Traders share their love of long ago
Trade show keeps history of fur trade era alive
Vendors from all over the Midwest came dressed in fur trade era clothing bringing with them a with a variety of expertise in wood carving, leathersmithing and even iron and tin smithing.
The building’s auditorium and basement were lined with over 100 tables displaying hand-crafted products such as tomahawks, beaver pelt hats, sheepskin slippers and blackpowder rifles.
However, for some people the trade fair is more than just an opportunity to buy or sell fur trade era goods.
Dick Bennett, owner of Rembrandt Leather in Rembrandt, Iowa, said he’s came to the trade fair in New Ulm every year since it’s inception. He said it’s also a great way to socialize with other vendors and perhaps learn about their craftmanship.
“We kind of take over the building for the weekend,” he said. “We camp out here, we eat here, we have a good time here and we all look forward to it every year.”
Bennett, an avid leathersmith and tomahawk craftsman, said he’s been to over 1,600 trade shows and New Ulm is one of the best he’s attended.
“The richness of the building we’re in historically, and what we do historically, is a pretty good blend,” he said.
Bennett likened the trade show to the old fur trade era gatherings where trappers traded furs for common goods. He said vendors were following the “old days” and even trading some of their crafted goods with each other.
“In the old days we would’ve been gathering to trade beaver pelts for the things we needed for the year,” he said. “I traded a leather bag from a young gentleman from Sioux Falls that just started making bags and he’s a vendor here for the first time.”
Clark Lortscher, 18, of Sioux Falls, said he traded a hand-stitched leather bag for a wool hat with Bennett. This is third year he’s attended the New Ulm trade show.
“You can really fall into history,” Lortscher said. “There’s always a lot of nice people you can meet and you can also get a lot of experience and learn a lot of new things about different products.”
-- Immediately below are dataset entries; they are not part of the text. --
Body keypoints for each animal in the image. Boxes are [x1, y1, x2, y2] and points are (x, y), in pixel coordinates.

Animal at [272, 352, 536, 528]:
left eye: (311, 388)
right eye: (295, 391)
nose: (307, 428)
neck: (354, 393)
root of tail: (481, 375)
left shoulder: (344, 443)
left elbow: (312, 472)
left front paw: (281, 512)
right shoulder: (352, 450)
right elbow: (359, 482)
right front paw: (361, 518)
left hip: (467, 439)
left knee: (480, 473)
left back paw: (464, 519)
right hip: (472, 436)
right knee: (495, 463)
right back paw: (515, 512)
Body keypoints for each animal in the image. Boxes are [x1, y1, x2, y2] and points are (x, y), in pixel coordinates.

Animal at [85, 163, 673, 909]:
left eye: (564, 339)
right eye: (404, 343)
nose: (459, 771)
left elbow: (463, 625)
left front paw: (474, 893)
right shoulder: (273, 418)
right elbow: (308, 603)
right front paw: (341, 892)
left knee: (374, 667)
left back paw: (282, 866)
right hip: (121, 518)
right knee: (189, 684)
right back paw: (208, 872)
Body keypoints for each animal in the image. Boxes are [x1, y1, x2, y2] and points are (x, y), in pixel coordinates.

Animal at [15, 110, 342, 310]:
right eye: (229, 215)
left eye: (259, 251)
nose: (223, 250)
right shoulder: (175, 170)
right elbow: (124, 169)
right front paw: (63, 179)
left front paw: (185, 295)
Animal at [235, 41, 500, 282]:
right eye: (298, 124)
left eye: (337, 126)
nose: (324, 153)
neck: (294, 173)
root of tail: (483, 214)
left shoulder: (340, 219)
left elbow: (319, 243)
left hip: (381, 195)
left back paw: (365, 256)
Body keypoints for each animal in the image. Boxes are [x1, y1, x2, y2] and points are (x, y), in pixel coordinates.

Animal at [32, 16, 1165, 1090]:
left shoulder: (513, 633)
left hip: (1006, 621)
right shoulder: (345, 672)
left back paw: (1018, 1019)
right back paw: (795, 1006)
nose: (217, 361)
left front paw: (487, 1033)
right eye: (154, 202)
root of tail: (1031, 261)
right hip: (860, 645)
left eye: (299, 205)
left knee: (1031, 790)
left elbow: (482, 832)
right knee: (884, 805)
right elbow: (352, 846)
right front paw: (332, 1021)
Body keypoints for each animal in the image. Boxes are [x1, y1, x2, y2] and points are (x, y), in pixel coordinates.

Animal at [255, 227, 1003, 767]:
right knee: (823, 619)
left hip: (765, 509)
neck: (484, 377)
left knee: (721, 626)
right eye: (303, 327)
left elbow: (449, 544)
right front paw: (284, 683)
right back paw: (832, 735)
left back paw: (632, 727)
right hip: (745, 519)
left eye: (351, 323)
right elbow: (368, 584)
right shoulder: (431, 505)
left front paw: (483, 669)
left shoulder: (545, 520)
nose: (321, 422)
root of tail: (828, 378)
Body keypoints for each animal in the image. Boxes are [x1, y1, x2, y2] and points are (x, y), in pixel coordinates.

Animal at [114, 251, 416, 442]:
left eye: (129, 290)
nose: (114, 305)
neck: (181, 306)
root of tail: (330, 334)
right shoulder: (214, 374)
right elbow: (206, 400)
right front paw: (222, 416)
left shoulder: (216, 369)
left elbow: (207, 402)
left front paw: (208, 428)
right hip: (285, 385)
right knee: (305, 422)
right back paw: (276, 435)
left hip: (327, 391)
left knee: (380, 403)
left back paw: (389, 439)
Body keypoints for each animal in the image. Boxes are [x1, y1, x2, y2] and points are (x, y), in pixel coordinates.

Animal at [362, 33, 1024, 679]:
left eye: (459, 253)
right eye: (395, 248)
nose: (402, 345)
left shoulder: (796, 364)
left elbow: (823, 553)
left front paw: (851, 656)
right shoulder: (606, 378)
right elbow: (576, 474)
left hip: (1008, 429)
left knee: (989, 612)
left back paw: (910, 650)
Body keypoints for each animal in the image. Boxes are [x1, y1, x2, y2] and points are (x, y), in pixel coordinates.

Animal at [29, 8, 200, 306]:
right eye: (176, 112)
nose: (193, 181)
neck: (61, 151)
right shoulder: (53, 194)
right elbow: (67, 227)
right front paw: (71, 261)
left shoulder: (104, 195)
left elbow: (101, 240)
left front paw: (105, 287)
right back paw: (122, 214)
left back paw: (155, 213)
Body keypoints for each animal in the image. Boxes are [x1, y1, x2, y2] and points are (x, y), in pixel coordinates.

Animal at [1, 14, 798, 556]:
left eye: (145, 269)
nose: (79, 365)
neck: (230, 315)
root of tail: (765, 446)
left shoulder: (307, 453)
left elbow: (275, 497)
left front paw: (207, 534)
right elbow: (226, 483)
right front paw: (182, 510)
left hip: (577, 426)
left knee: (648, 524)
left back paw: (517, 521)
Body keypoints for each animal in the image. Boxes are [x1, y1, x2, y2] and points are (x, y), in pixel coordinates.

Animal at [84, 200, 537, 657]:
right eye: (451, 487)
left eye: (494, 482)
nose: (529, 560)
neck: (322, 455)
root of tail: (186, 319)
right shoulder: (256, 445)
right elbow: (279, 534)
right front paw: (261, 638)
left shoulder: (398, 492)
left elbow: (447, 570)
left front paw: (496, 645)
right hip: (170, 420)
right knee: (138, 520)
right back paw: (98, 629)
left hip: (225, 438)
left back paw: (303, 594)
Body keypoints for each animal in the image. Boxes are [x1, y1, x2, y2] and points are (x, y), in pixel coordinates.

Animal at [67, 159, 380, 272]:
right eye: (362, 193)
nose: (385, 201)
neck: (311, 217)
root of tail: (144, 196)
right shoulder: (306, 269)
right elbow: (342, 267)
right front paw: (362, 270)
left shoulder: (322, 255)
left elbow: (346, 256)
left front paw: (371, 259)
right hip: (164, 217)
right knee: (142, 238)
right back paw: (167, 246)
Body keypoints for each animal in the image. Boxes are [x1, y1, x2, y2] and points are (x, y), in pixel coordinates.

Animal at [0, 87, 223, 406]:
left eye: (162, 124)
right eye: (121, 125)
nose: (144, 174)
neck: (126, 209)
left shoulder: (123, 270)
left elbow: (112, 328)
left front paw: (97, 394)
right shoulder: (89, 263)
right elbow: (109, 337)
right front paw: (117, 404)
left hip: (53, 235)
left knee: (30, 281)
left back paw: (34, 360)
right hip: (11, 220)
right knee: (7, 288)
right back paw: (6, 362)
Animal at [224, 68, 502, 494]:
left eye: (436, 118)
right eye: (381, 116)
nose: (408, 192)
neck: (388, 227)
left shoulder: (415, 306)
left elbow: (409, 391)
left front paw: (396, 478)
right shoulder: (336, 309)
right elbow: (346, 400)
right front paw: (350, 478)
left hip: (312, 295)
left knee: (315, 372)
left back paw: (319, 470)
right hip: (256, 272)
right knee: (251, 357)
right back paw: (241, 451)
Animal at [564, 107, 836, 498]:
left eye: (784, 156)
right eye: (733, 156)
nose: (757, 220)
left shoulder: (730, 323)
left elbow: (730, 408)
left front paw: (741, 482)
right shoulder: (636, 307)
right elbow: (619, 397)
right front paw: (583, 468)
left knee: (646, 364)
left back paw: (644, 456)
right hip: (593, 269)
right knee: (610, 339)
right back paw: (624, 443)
Chris Hagemann, a tinsmith from Blair Nebraska, said he’s attended similar shows for 45 years all over the country.
“Because of the people who come here to visit this show,” he said. “It provided me an opportunity to show my workmanship and wares.”
Hagemann said he’s worked with tin for 25 years and he tries to visit the trade fair in New Ulm every year.
“It’s a very good show,” he said. “Probably one of best small shows that I go to. The public is great, the participants are excellent and the product they bring here is very good.”
Many of the vendors — Bennett included — enjoy taking part in what’s called “rendezvous” or “re-enactments” — recreations of historical events or gatherings that may last days.
At the rendezvous, participants ditch all modern day technology, live in tents, cook their own food and even boil their drinking water.
Some even stay in character, going by nicknames, and the New Ulm trade show offered that chance for vendors and living history enthusiasts to fall into character once more.
Nicknames such as “Black Quill” or “Fawn Killer” can be heard as vendors converse with customers or each other.
The 38th Annual New Ulm Trade Fair and Living History Event continues on Sunday at Turner Hall from 9 a.m. to 3 p.m.